*Task brief*.
After finding the line with "making responsible and" in the entries below, retype exactly each line from there through the line with "ensuring that the", including that final line.

[Saved data entries]

※ ※ ※

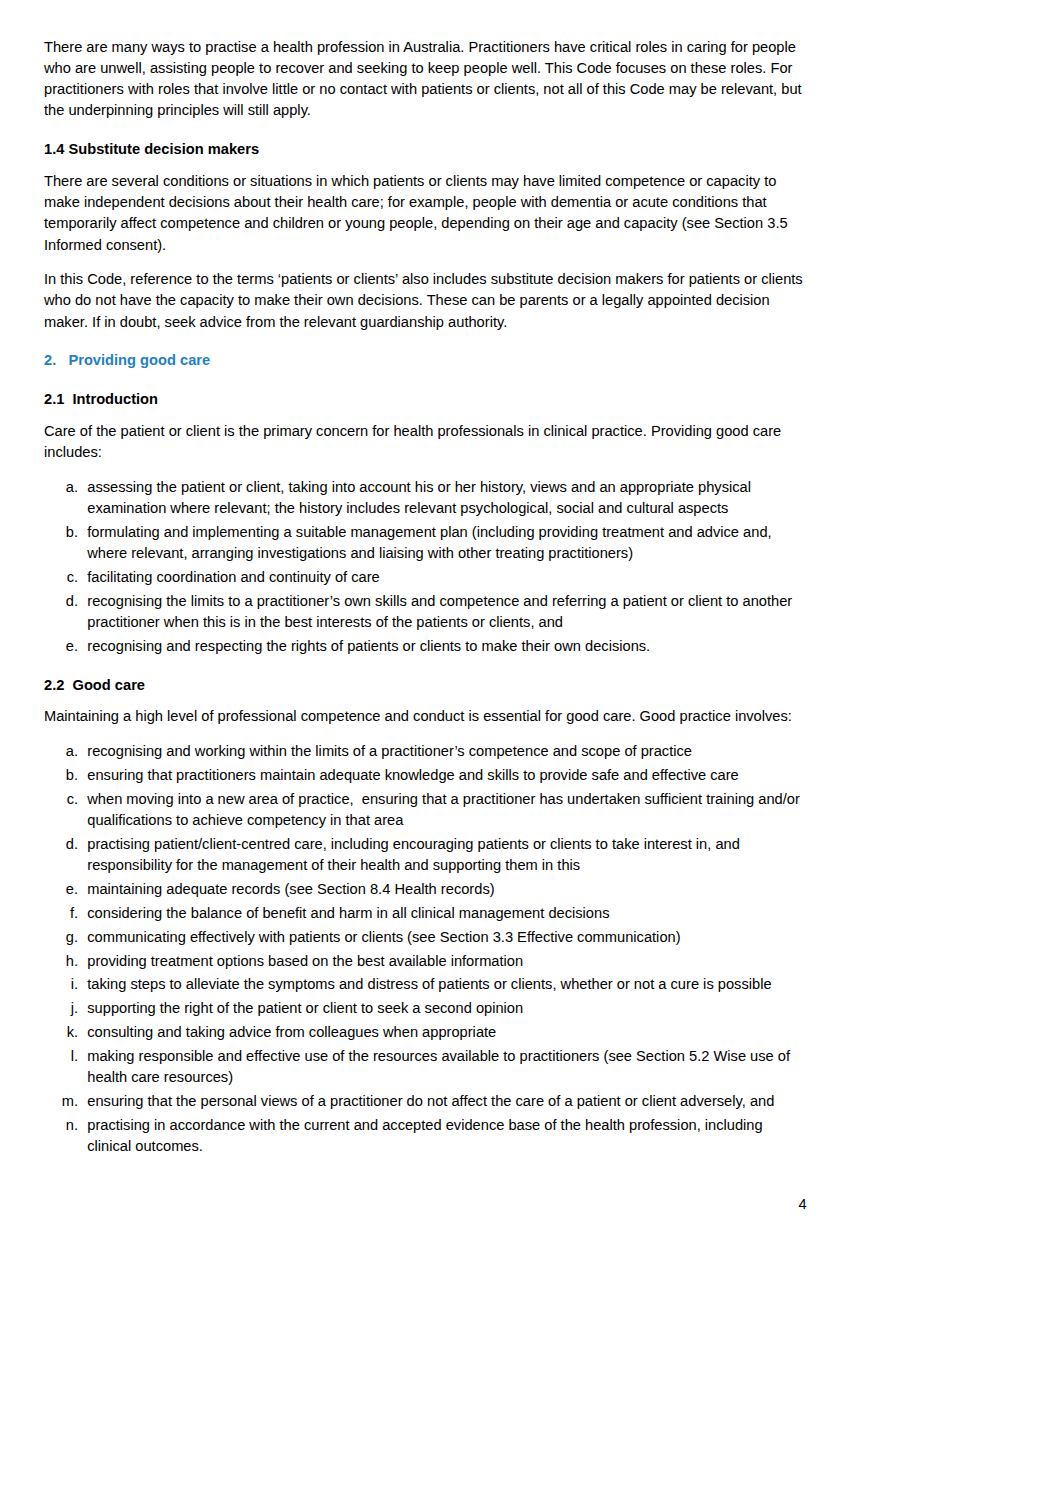There are many ways to practise a health profession in Australia. Practitioners have critical roles in caring for people who are unwell, assisting people to recover and seeking to keep people well. This Code focuses on these roles. For practitioners with roles that involve little or no contact with patients or clients, not all of this Code may be relevant, but the underpinning principles will still apply.
1.4 Substitute decision makers
There are several conditions or situations in which patients or clients may have limited competence or capacity to make independent decisions about their health care; for example, people with dementia or acute conditions that temporarily affect competence and children or young people, depending on their age and capacity (see Section 3.5 Informed consent).
In this Code, reference to the terms ‘patients or clients’ also includes substitute decision makers for patients or clients who do not have the capacity to make their own decisions. These can be parents or a legally appointed decision maker. If in doubt, seek advice from the relevant guardianship authority.
2. Providing good care
2.1 Introduction
Care of the patient or client is the primary concern for health professionals in clinical practice. Providing good care includes:
assessing the patient or client, taking into account his or her history, views and an appropriate physical examination where relevant; the history includes relevant psychological, social and cultural aspects
formulating and implementing a suitable management plan (including providing treatment and advice and, where relevant, arranging investigations and liaising with other treating practitioners)
facilitating coordination and continuity of care
recognising the limits to a practitioner’s own skills and competence and referring a patient or client to another practitioner when this is in the best interests of the patients or clients, and
recognising and respecting the rights of patients or clients to make their own decisions.
2.2 Good care
Maintaining a high level of professional competence and conduct is essential for good care. Good practice involves:
recognising and working within the limits of a practitioner’s competence and scope of practice
ensuring that practitioners maintain adequate knowledge and skills to provide safe and effective care
when moving into a new area of practice, ensuring that a practitioner has undertaken sufficient training and/or qualifications to achieve competency in that area
practising patient/client-centred care, including encouraging patients or clients to take interest in, and responsibility for the management of their health and supporting them in this
maintaining adequate records (see Section 8.4 Health records)
considering the balance of benefit and harm in all clinical management decisions
communicating effectively with patients or clients (see Section 3.3 Effective communication)
providing treatment options based on the best available information
taking steps to alleviate the symptoms and distress of patients or clients, whether or not a cure is possible
supporting the right of the patient or client to seek a second opinion
consulting and taking advice from colleagues when appropriate
making responsible and effective use of the resources available to practitioners (see Section 5.2 Wise use of health care resources)
ensuring that the personal views of a practitioner do not affect the care of a patient or client adversely, and
practising in accordance with the current and accepted evidence base of the health profession, including clinical outcomes.
4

※ ※ ※

*Answer to the exercise*.
making responsible and effective use of the resources available to practitioners (see Section 5.2 Wise use of health care resources)
ensuring that the personal views of a practitioner do not affect the care of a patient or client adversely, and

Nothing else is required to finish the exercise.